Here’s an example of my sticking point. My good friend is the type of person who says “what’s yours is mine” and who thinks nothing of bringing her sisters dog over and inviting it into my house without asking.

I am someone who tends towards rules and structure and likes the security and safety of that.

Ok…..

So my friend bought herself a dog 2 weeks ago.

We have free ranging poultry in the yard and I wish for her to keep her dog out of the yard and not invite her in, even though she is chilled around other animals.

I anticipated her bringing the dog over so after a week of worry about it, I finally invited her over but asked her to please not bring the dog as it might scare our animals.

She was a little defensive and said that her dog is perfectly fine. But I reiterated my desire, nicely, and she handled it.

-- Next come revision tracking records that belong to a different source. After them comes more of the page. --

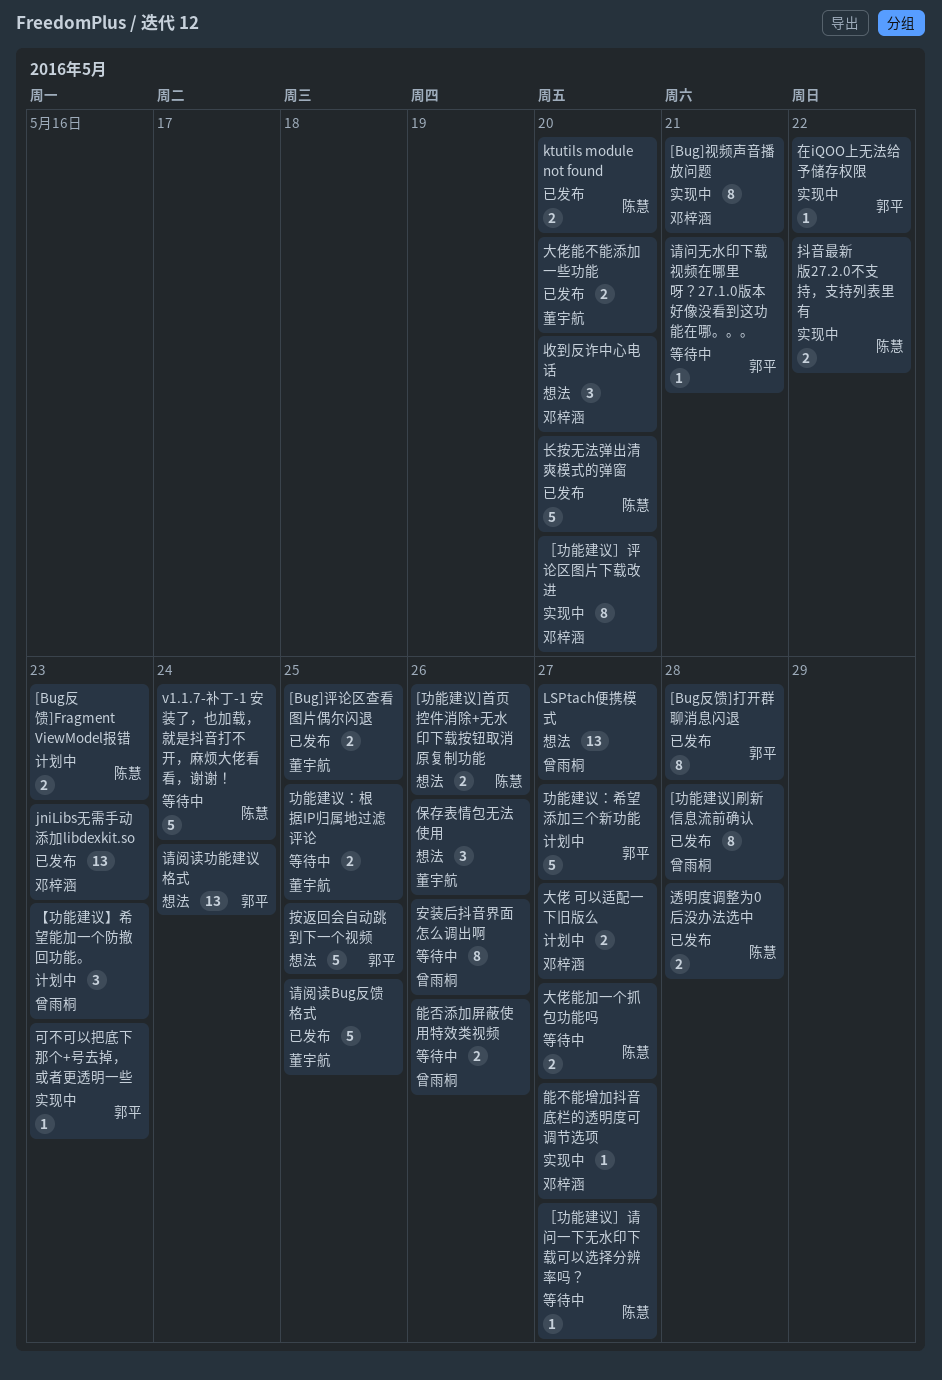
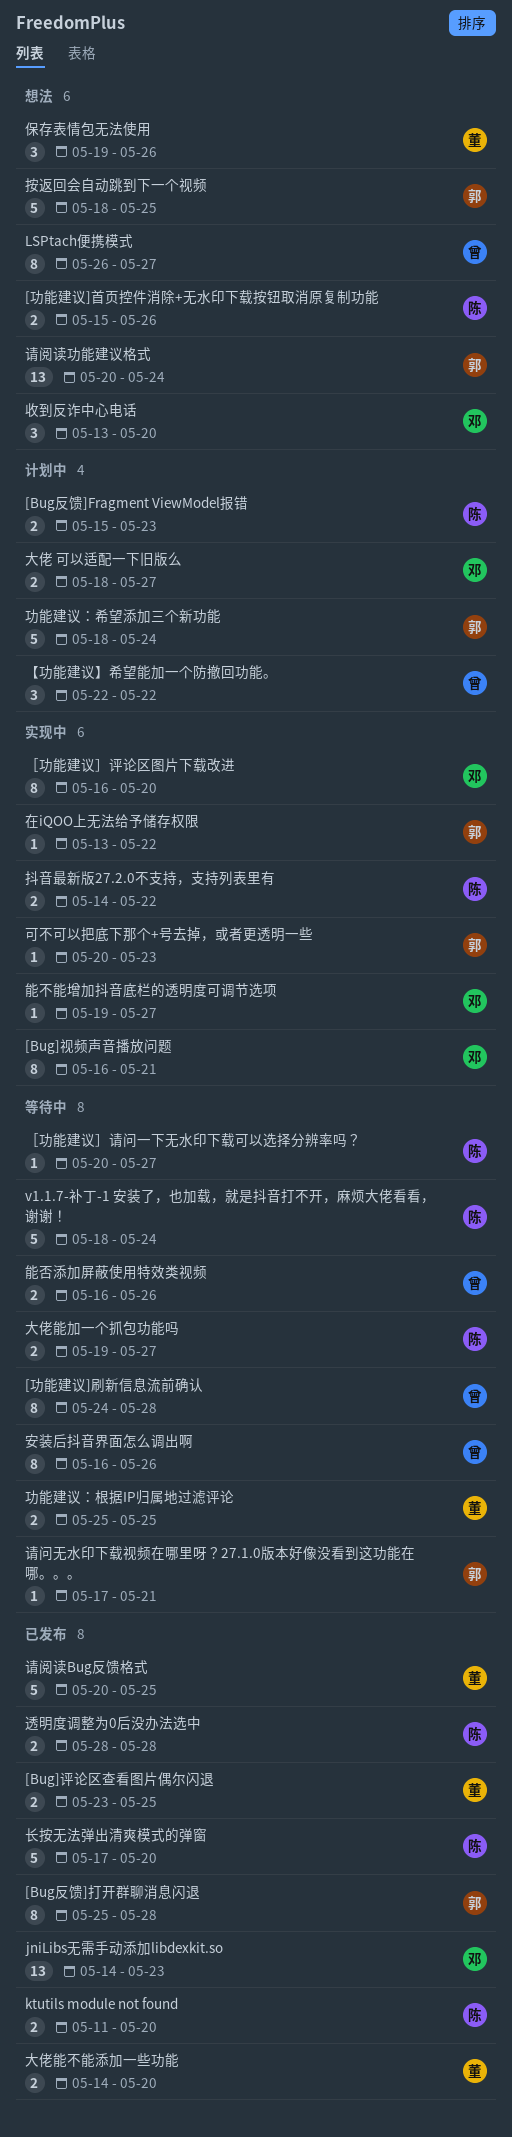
[功能建议]刷新信息流前确认, status: 已发布 -> 等待中
LSPtach便携模式, estimate: 13 -> 8
【功能建议】希望能加一个防撤回功能。, due: May 23 -> May 22
功能建议：希望添加三个新功能, due: May 27 -> May 24

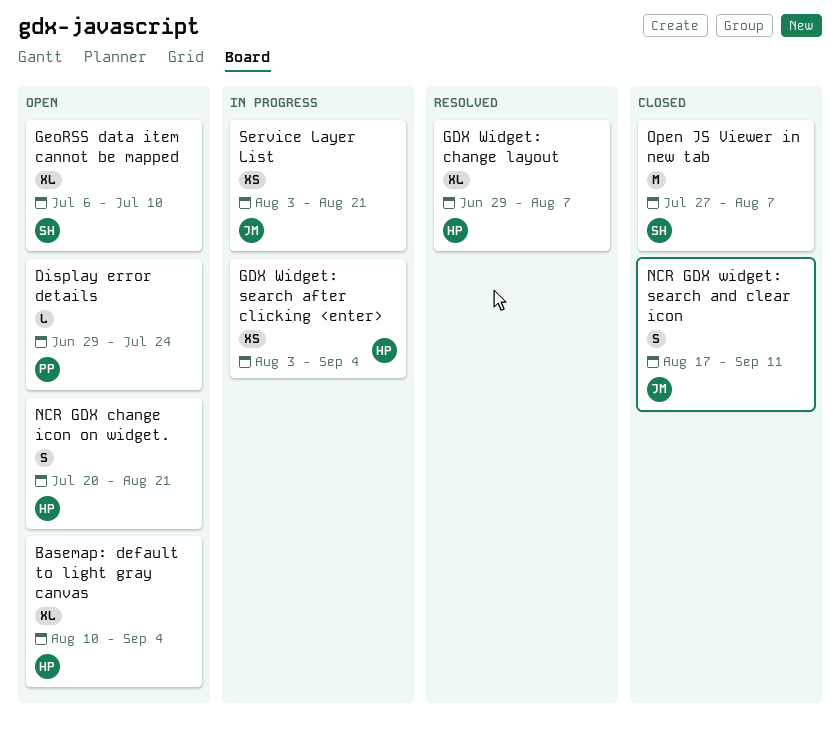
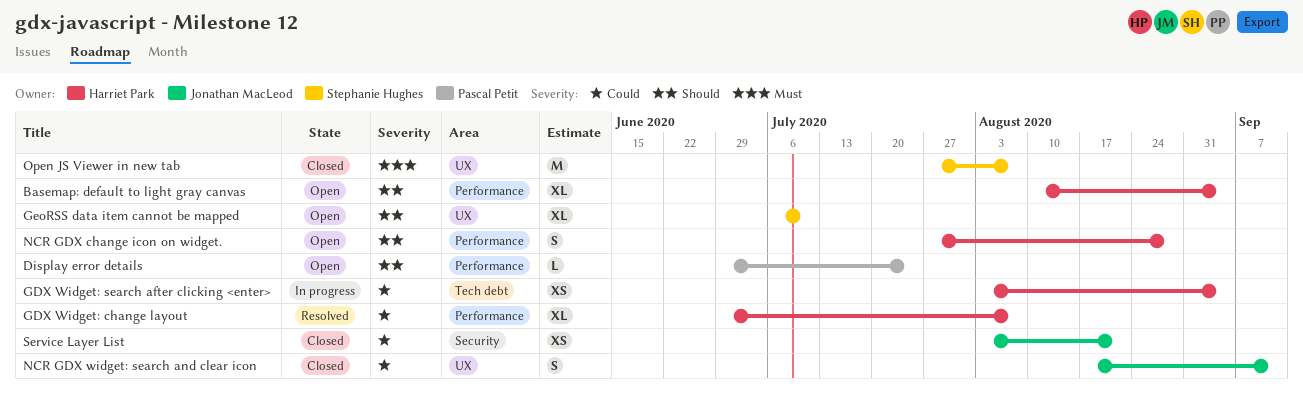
NCR GDX change icon on widget., start: Jul 20 -> Jul 27
NCR GDX change icon on widget., due: Aug 21 -> Aug 28
Service Layer List, status: In progress -> Closed

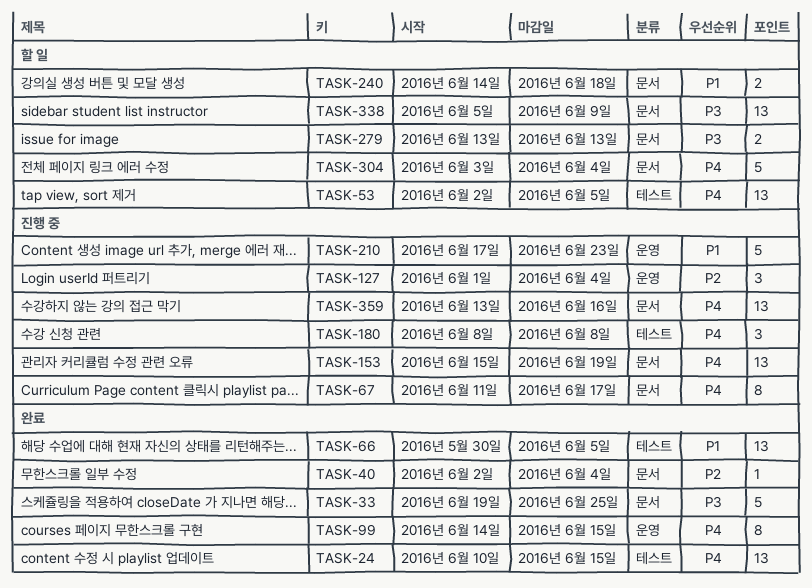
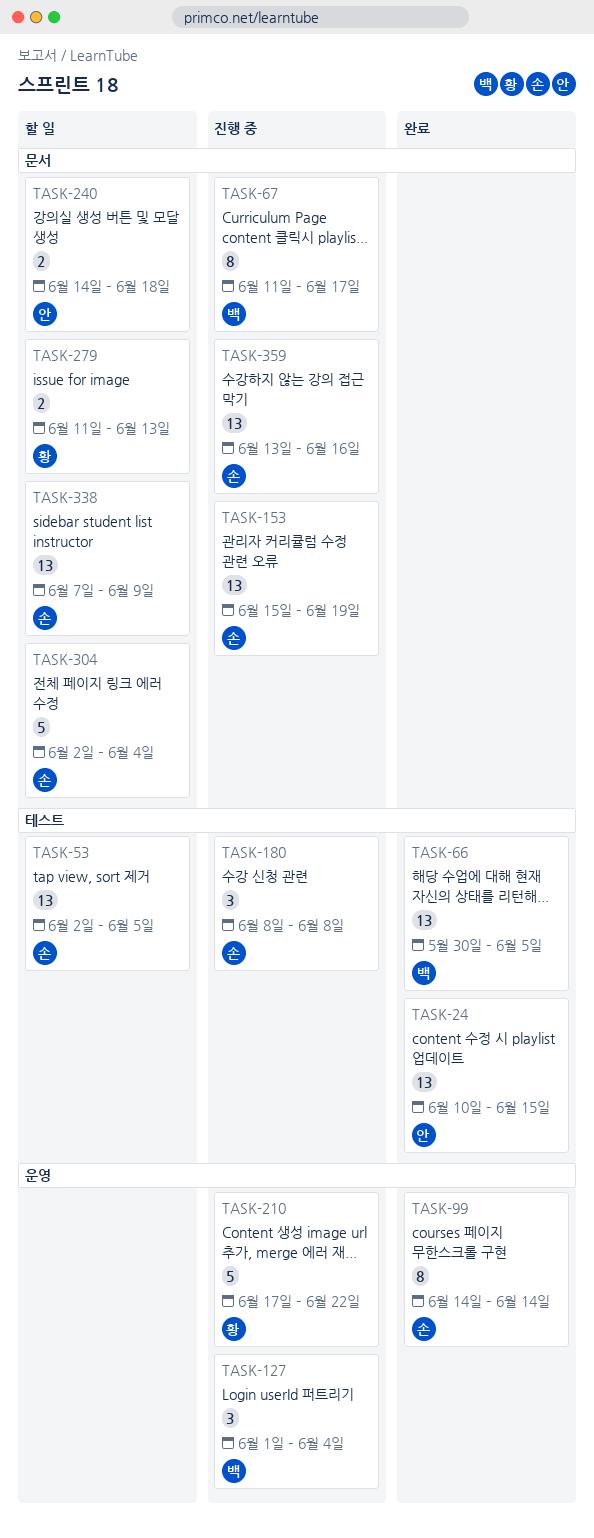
TASK-33: present -> none
TASK-40: present -> none
TASK-99, due: Jun 15 -> Jun 14
TASK-210, due: Jun 23 -> Jun 22
TASK-279, start: Jun 13 -> Jun 11
TASK-304, start: Jun 3 -> Jun 2
TASK-338, start: Jun 5 -> Jun 7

It sounds like nothing but this was a big thing for me to stand up for myself.

However I am stuck with the C, because the circumstance hasn’t happened yet, it is something I anticipated and tried to circumvent.

Is the c my past thought about what might happen? I can’t quite grasp it.

Thanks!

Ps at the end of it all, I think this is about control and respect. As I used to say about my parents inscessant bickering about what we in the dinner, “it’s never about the capsicum”.